Lunden discusses her book on “Today”

In Lunden’s opening dedication, she admits she wrote this book because of all us females who bonded with her over 20 years and became her morning friends on “Good Morning, America.”  She knows we age differently from men, but reminds us of the positives of aging—the time to reflect, to express gratitude, to relax and to explore new opportunities. She wants us to learn from one another and take strength from each other. She begins with six tell-tale signs we’ve all faced that say, “Hey, I must be getting old:” lower energy, difficulty hearing, wrinkles and spots, weight gain, moments of memory loss and recognition from others that we might qualify for a senior citizen’s discount.

Image from Amazon

Even though some chapter titles would lead you to think this is a touchy-feely, be happy tome, trust me, it’s not. Her advice is so practical that I wish I had had this book in my hand years ago. For example, she devotes an entire chapter to the basic question, “Will this matter five years from now?” She encourages readers to “think like a doctor” because as her own father specialized in cancer surgery, she knows the importance of taking ownership of our own personal health information and history. Because heart disease is the leading cause of death for women in the U.S., it’s imperative that we know our numbers—blood pressure, cholesterol, resting heart rate, blood sugar levels and BMI (body mass index). 

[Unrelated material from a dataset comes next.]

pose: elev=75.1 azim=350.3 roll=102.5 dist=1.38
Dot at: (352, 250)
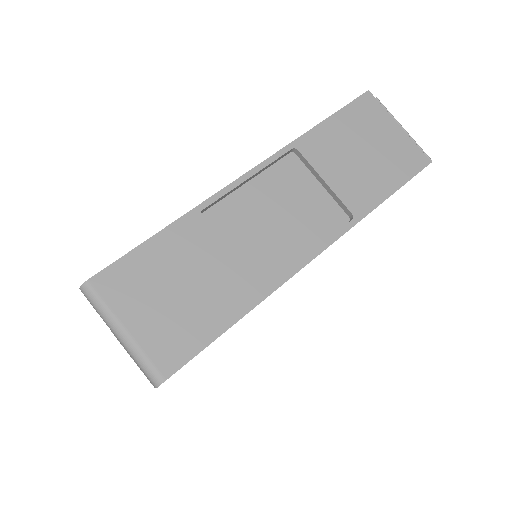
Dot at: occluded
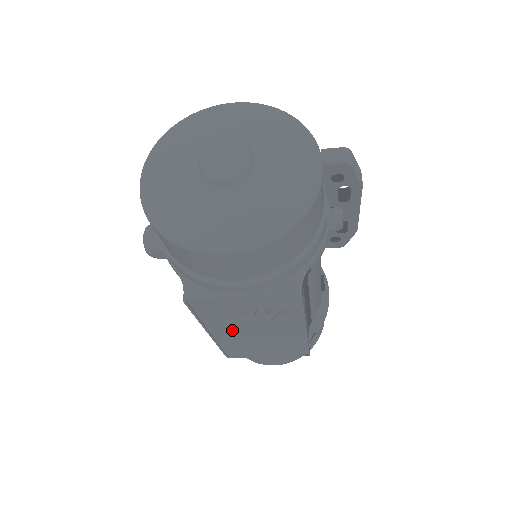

In the last chapter entitled, “I want to be cremated: It’s my last chance for a smoken’ hot body,” she encourages us to write our own obituary and eulogy because it will have a profound effect on us as it forces us to step back and take stock of our lives. She knows that we all have stories worth telling about how we’ve used our time on earth. What a priceless gift to give our families, and Joan shares with us her own mother’s eulogy called “Glitzy Gladys,” which is a joy to read.   

And if for no other reason, read the book for the quotes she includes: 

“You know you’re getting old when you can’t walk past a bathroom without thinking, ‘I may as well pee while I’m here’.”                                                       

Author unknown

“Always read stuff that will make you look good if you die in the middle of it.” 

Author unknown

“When you have a fight with your mate, never tell your mother or your best friend, for you’ll make up, but they will forever remember what a jerk he was.” 

Joan’s own mother, Gladys 

Cited as the reason for writing the book, Lunden took from swimmer and actress Esther Williams who wrote, “The wisdom acquired with the passage of time is a useless gift unless you share it,” and Lunden shares it so well.